Listed records
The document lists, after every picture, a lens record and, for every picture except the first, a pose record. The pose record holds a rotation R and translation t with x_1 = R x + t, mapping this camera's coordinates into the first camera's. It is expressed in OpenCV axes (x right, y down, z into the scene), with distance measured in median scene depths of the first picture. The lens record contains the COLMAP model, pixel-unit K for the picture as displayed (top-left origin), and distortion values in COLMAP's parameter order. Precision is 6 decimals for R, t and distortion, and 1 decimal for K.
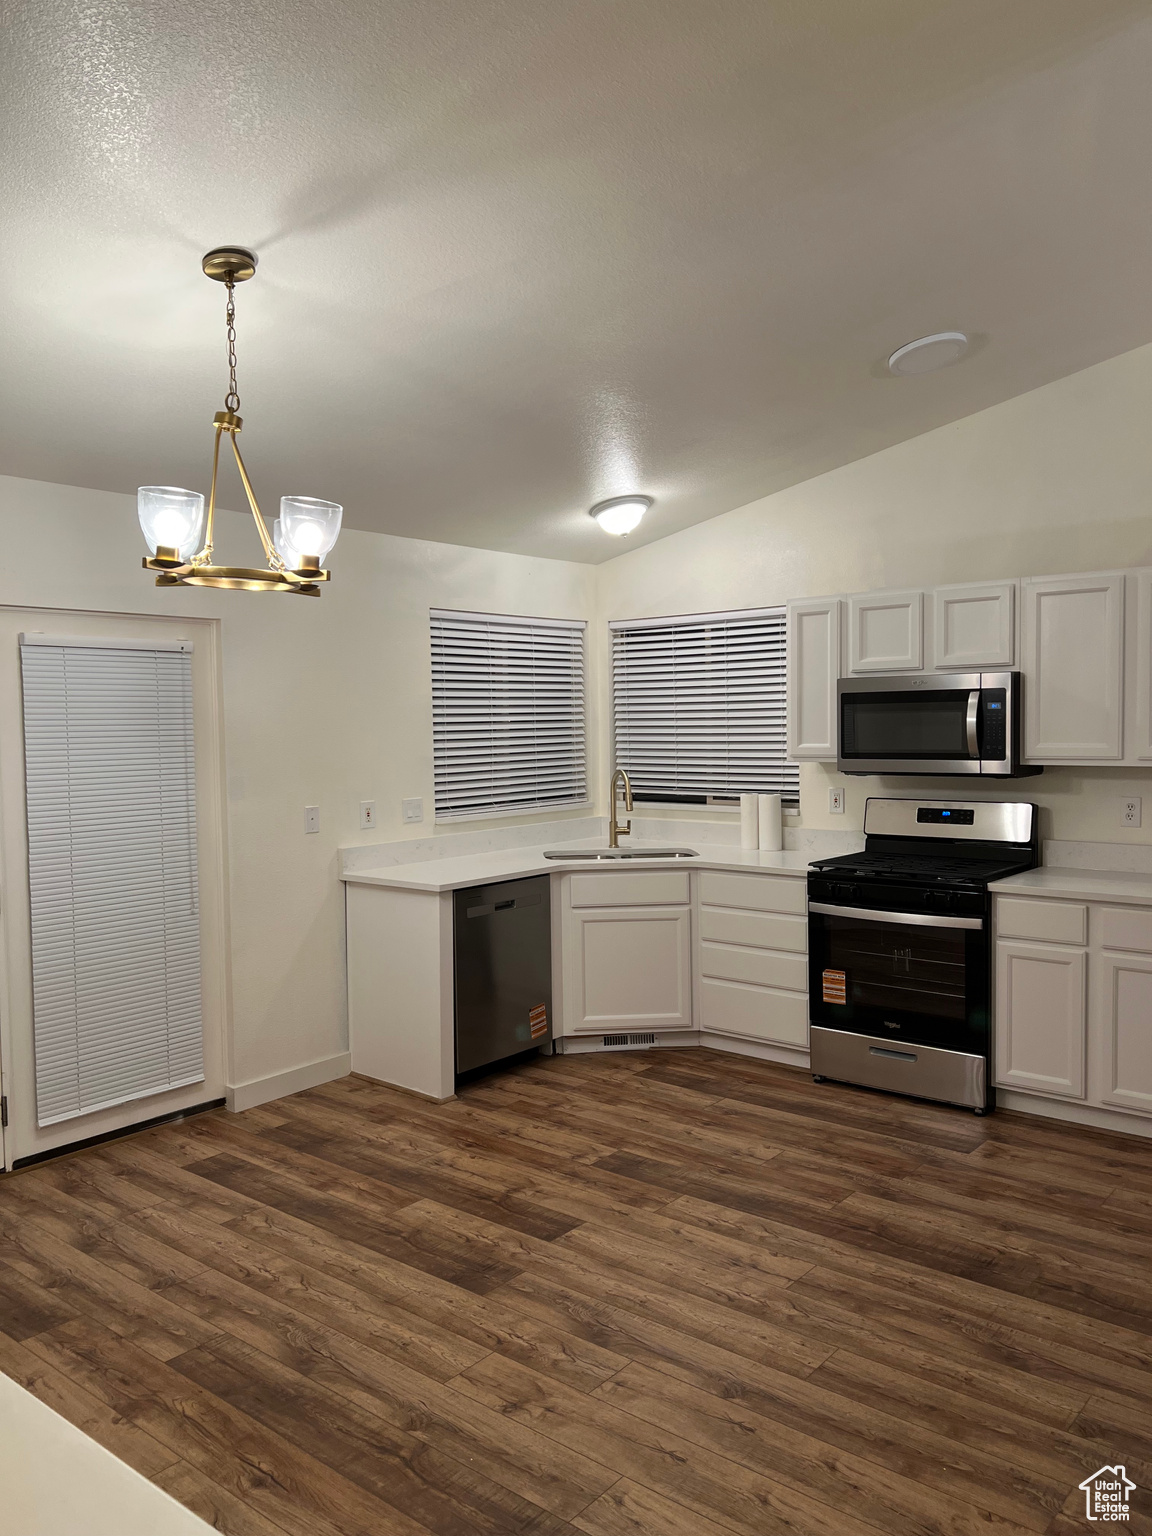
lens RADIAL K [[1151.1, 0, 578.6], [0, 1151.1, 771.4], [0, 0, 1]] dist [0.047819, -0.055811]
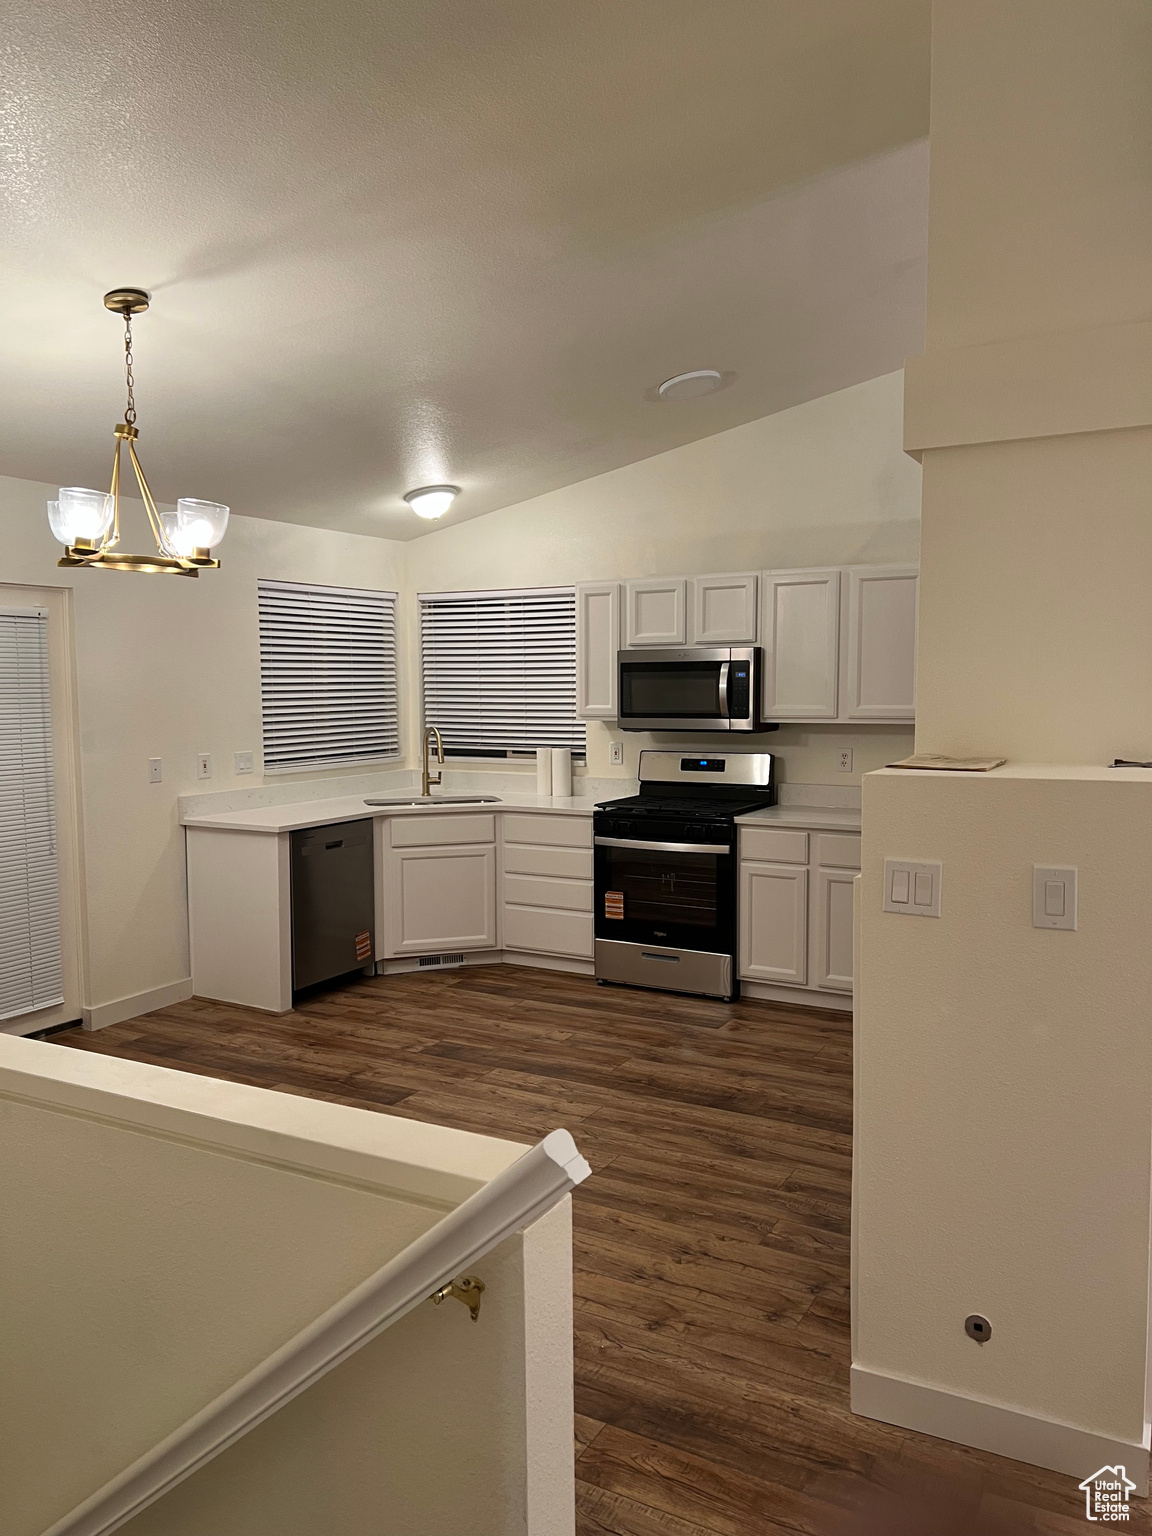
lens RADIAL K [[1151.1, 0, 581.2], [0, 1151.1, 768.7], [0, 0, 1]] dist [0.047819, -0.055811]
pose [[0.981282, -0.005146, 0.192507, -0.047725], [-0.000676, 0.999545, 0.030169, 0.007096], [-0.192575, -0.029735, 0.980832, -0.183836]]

* * *

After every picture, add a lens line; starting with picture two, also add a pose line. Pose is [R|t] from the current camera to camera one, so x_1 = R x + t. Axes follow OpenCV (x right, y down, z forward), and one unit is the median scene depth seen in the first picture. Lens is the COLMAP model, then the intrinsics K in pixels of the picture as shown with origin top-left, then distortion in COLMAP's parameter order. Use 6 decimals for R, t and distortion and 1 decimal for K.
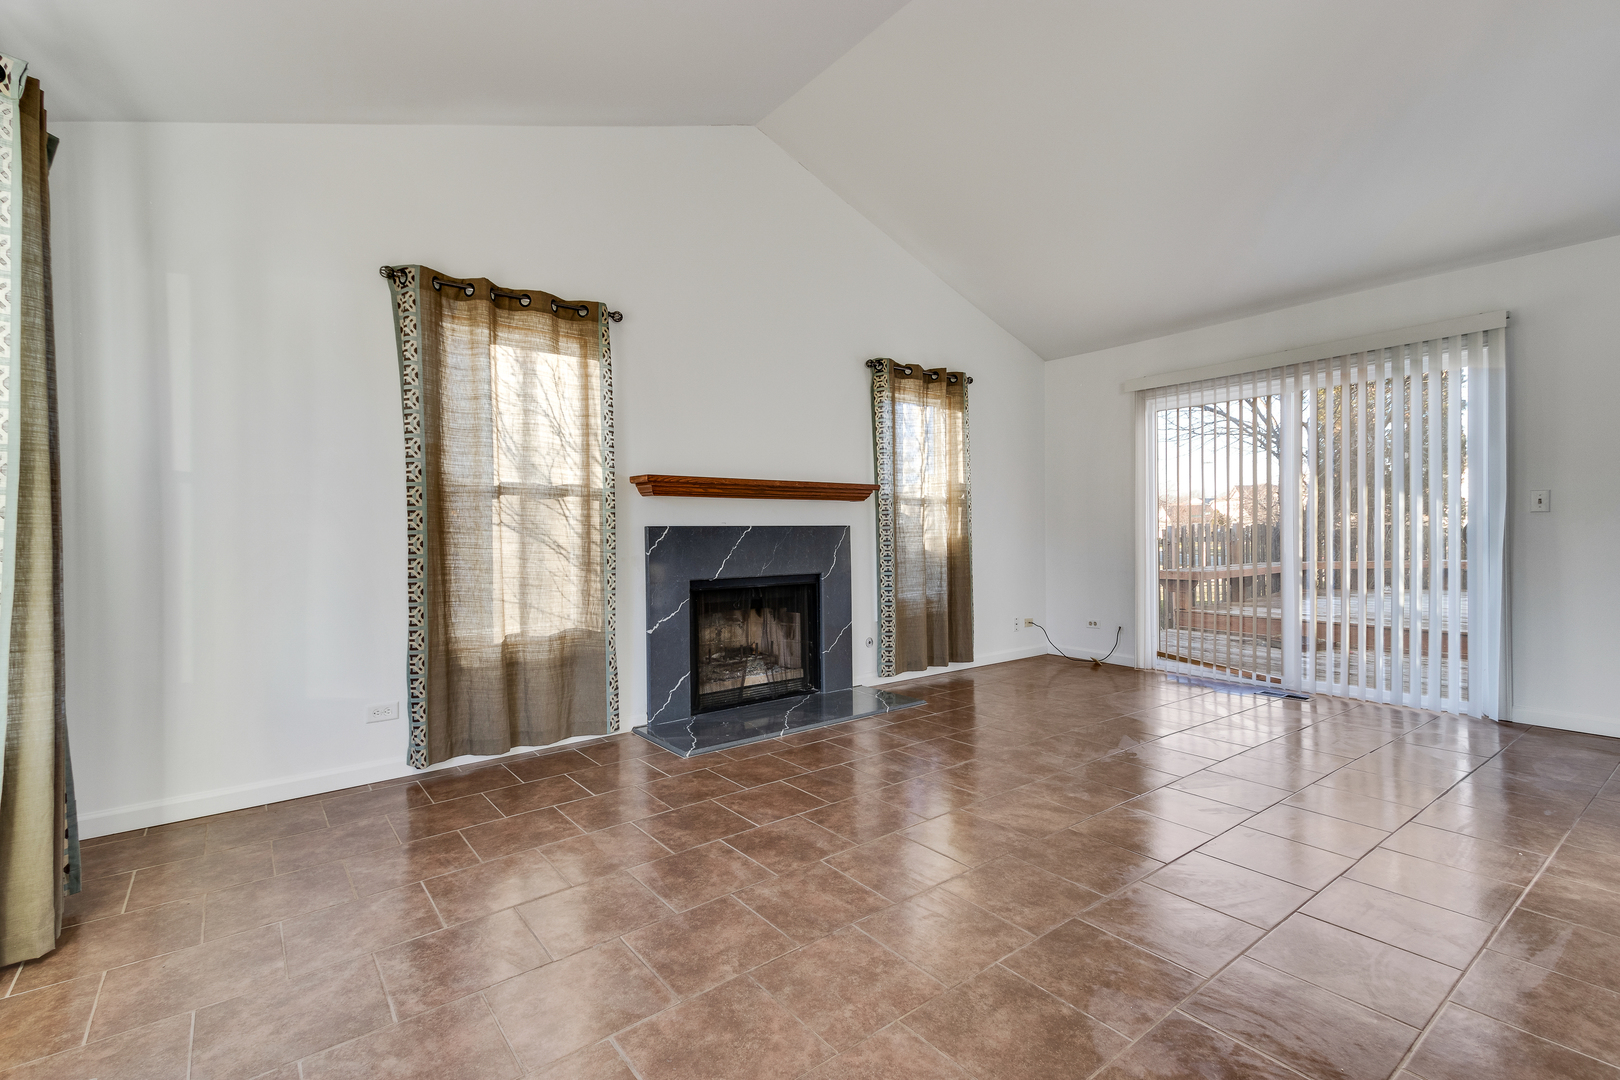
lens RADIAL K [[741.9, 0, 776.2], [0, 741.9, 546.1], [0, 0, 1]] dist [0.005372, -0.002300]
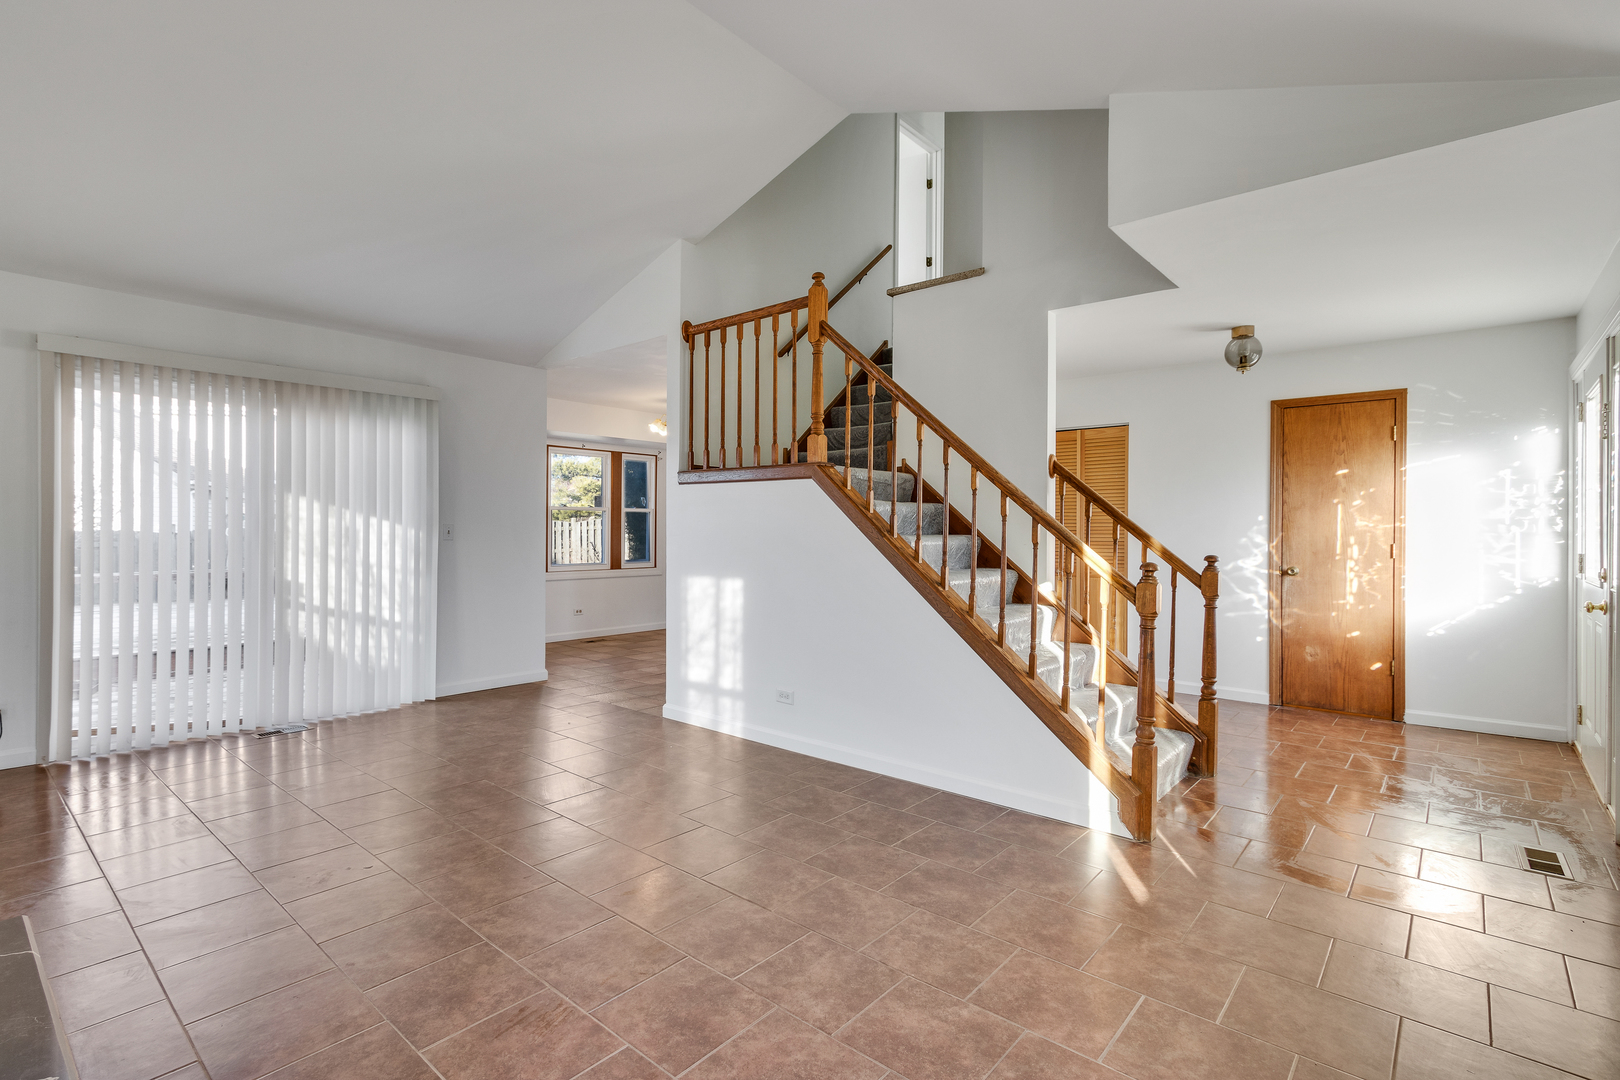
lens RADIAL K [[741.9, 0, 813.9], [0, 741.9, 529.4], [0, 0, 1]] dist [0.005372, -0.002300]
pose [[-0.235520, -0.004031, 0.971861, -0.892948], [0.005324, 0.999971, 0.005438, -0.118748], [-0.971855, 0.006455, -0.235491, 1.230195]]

Exercise
Retype the listing from the line with "After every picture, add" to the line with "0.006455, -0.235491, 1.230195]]", including both of those lines, and leave the pictures out of your answer.

Answer for this exercise
After every picture, add a lens line; starting with picture two, also add a pose line. Pose is [R|t] from the current camera to camera one, so x_1 = R x + t. Axes follow OpenCV (x right, y down, z forward), and one unit is the median scene depth seen in the first picture. Lens is the COLMAP model, then the intrinsics K in pixels of the picture as shown with origin top-left, then distortion in COLMAP's parameter order. Use 6 decimals for R, t and distortion and 1 decimal for K.
lens RADIAL K [[741.9, 0, 776.2], [0, 741.9, 546.1], [0, 0, 1]] dist [0.005372, -0.002300]
lens RADIAL K [[741.9, 0, 813.9], [0, 741.9, 529.4], [0, 0, 1]] dist [0.005372, -0.002300]
pose [[-0.235520, -0.004031, 0.971861, -0.892948], [0.005324, 0.999971, 0.005438, -0.118748], [-0.971855, 0.006455, -0.235491, 1.230195]]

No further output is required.